Since a single boat cannot ascend the rapids without the help of another boat’s crew, we made arrangements to join forces with another party, and make the trip together. The night before we were to start, the river, which had been steadily rising, became a flood so strong that my host dared not face it in his small craft. Our companions, however, did not wait for us, but went on as they had planned. We waited ten days for another party, as well as for the river to go down. Imagine my sensations, then, when, presently, we learned that the captain and owner of the principal boat in the flotilla with which we had planned to make the trip, was shot and killed, and his boat was plundered! A band of dacoits secreted themselves behind a cluster of trees where the channel runs close to the bank, shot the steersman at his oar, and then had the boat at their mercy. Since all foreigners are supposed to carry money, the attack may well have been intended for me. Earlier in that same year, while returning alone to Rahêng, I came near being entrapped by a similar band.

The visit to Lakawn was interesting and profitable. Ten days were spent with the new converts. While my friend, the Prayā, had been busy, the devil had not been idle. One of the princes had threatened to have one of his head men flogged if he joined the Christians. But before we left, a church was organized, with Prayā Sīhanāt as elder.

From Lakawn I took elephants to Chiengmai, and spent the last Sunday of my trip with Nān Inta and the newly organized church of Bethlehem, named after Mr. Wilson’s old church in Pennsylvania. Nān Inta was waiting for me where the road to his village turned off from the main route. On Christmas day following this, Mr. Wilson, Dr. Cheek, and Miss Cole organized yet another church at Mê Dawk Dêng, where Nān Suwan had been doing faithful work. In both these cases the persecution for supposed witchcraft had furnished a good nucleus for the church, which thereafter the Edict of Toleration protected from expulsion.
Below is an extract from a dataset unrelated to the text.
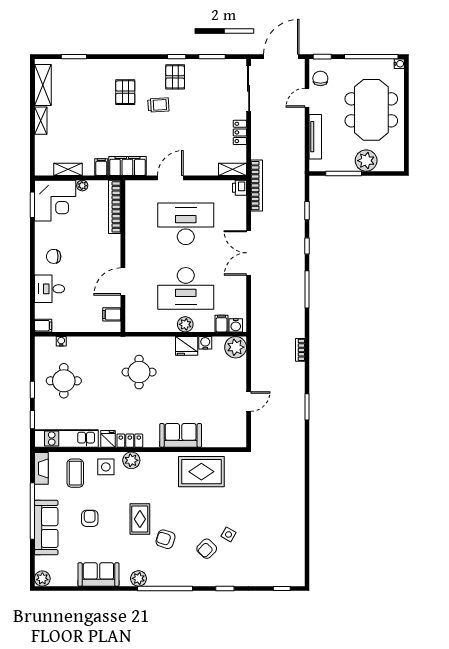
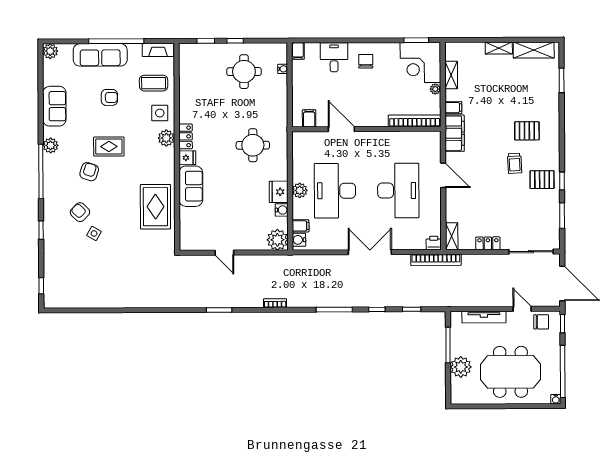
kitchen unit: (66, 439) -> (187, 74), removed
fridge: (108, 439) -> (187, 158), moved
All the departments of our work, medical, educational, evangelistic, were prospering. Nān Tā, the long-time wanderer, was becoming a power second only to Nān Inta, and destined ultimately to surpass him. Like him, he was a man of fine address and bearing, and a good Buddhist scholar; but he was much younger. Being, moreover, the son of a Prayā—the highest grade of Lāo officers—he had an influence with the nobility such as no other of our Christians had. In the church he began to show a capacity and power such as probably no other person has exercised.

Meanwhile Mr. Wilson was working on plans for a building for the Girls’ High School. Already the school numbered forty-two pupils, but with no place in which to teach them save the teacher’s house. The season had been very hard on Miss Campbell’s health. She was very young, and had come direct to Chiengmai from the seminary without any period of rest, and with a constitution by no means robust. The mission voted her a trip to Bangkok for rest. Little did we think when we bade her good-bye that we should see her face no more.